Jesus Came... Dust and All

An article I wrote for the Laity Lodge Family Camp's December newsletter.  A huge thanks to Jessica for editing ~ you put a pretty frame around my words!


I glanced across the den at our measly little Christmas tree, the sparse, glittery branches suspending a handful of ornaments. This gently-used display piece I’d bought from a gift shop was small enough to fit on a side table, the only piece of furniture in our bare living room.

Here we were, the week before Christmas, and my home looked like it had been through a tornado. The exciting part was that we were going through a remodel. The unnerving part was that we were going through a remodel. Smack-dab in the middle of the holiday season, our home was anything but cozy and Christmassy. All of our living room furniture sat stacked like puzzle pieces in a back room, and gaping holes in the sheetrock greeted those who entered our living areas. Because we were re-doing most of the downstairs floors, our piano remained wedged in the entryway, blocking passage to and from the front door. Tractors and trucks morphed both our back and front yards into gargantuan mud pits, which kept our floors covered in the footprints and paw prints of our four kids and three dogs.

This wasn’t my favorite way to spend the holidays, in a messy, crazy home. Our lack of order and routine made me fear that Christmas would simply pass our family by. I envied my friends as they decorated their homes, shopped for and wrapped gifts, and baked cookies with their children in clean, functioning kitchens.

As my discontentment grew, I knew I had to make a choice: either forge through the December days making our Christmas “normal” by enforcing unrealistic traditions, or hold those traditions in an open hand and take pressure off of our already over-extended family.

Neither option sounded fun.

I wanted to somehow—even in a construction zone—create an atmosphere for anticipating Jesus’ Coming. I also desired to actually engage my family during the Advent season and spend time together.

It turned out we could accomplish both of these even without living room furniture or a Nativity set. Each Sunday evening, we gathered on a quilt on the den floor with hot cocoa and took turns reading our Advent book. Those few candlelit moments drew us away from the mess and the mud and into the reality that Christ our Savior came into the world.

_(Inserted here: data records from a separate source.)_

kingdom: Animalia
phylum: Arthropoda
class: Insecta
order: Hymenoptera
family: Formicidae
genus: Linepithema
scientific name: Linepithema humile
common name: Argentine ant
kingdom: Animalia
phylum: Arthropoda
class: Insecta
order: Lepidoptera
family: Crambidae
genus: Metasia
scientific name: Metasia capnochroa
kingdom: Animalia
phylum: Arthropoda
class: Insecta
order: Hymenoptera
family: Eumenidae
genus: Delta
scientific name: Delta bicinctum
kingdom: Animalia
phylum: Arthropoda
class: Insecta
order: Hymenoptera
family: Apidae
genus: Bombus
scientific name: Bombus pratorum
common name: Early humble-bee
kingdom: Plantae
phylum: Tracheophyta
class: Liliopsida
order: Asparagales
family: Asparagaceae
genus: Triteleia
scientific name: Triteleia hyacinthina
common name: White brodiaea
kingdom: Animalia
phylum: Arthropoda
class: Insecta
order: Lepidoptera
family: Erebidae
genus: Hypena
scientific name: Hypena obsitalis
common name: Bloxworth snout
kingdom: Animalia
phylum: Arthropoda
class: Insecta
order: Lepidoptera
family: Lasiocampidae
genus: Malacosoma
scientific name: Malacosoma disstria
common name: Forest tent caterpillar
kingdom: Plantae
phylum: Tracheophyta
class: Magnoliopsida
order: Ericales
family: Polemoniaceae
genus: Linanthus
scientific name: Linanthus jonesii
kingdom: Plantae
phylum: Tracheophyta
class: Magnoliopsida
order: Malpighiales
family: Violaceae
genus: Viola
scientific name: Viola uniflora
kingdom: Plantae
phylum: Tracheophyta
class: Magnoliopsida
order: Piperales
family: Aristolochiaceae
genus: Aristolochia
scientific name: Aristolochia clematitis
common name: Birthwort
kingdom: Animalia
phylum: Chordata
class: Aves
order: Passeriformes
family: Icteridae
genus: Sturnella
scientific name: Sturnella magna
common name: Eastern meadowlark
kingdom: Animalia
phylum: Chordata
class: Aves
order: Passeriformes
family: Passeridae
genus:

We looked at our calendar and set aside a few chunks of time for making a gingerbread house, driving around town looking at Christmas lights, and baking almond brittle for neighbors and teachers. The state of our home actually prompted us to look outward toward the needs of others, and we got to spend an evening with another family singing carols and visiting with precious folks at a retirement home.

I don’t think my kids missed a beat. We, for the most part, turned the calendar page to January without regrets. In the simplifying, we created a margin to enjoy each other, friends, and extended family, and to welcome Christ into our home.

This year we will enter the holidays with a more organized, peaceful home. But we are already reminded that moves, health issues, job changes, weddings, funerals, and the needs of friends will always challenge our holiday plans. Something will always try to diminish our joy and peace. But it doesn’t have to. Jesus was born in a dusty manger, not in a clean, decorated home. And isn’t that the point? He is the atmosphere. He is the season. He is Christmas.

Jesus still comes to our homes, dust and all.

Comments

Anonymous said…
Well that was beautiful. Thank you and Merry Christmas dear friend!
Krista Sanders said…
Great words, friend. I won't forget the conversations with you during last Christmas. I love how you thought it through, asked your kids etc. You found out what they loved about a Wilson Christmas. Thanks for the reminders here.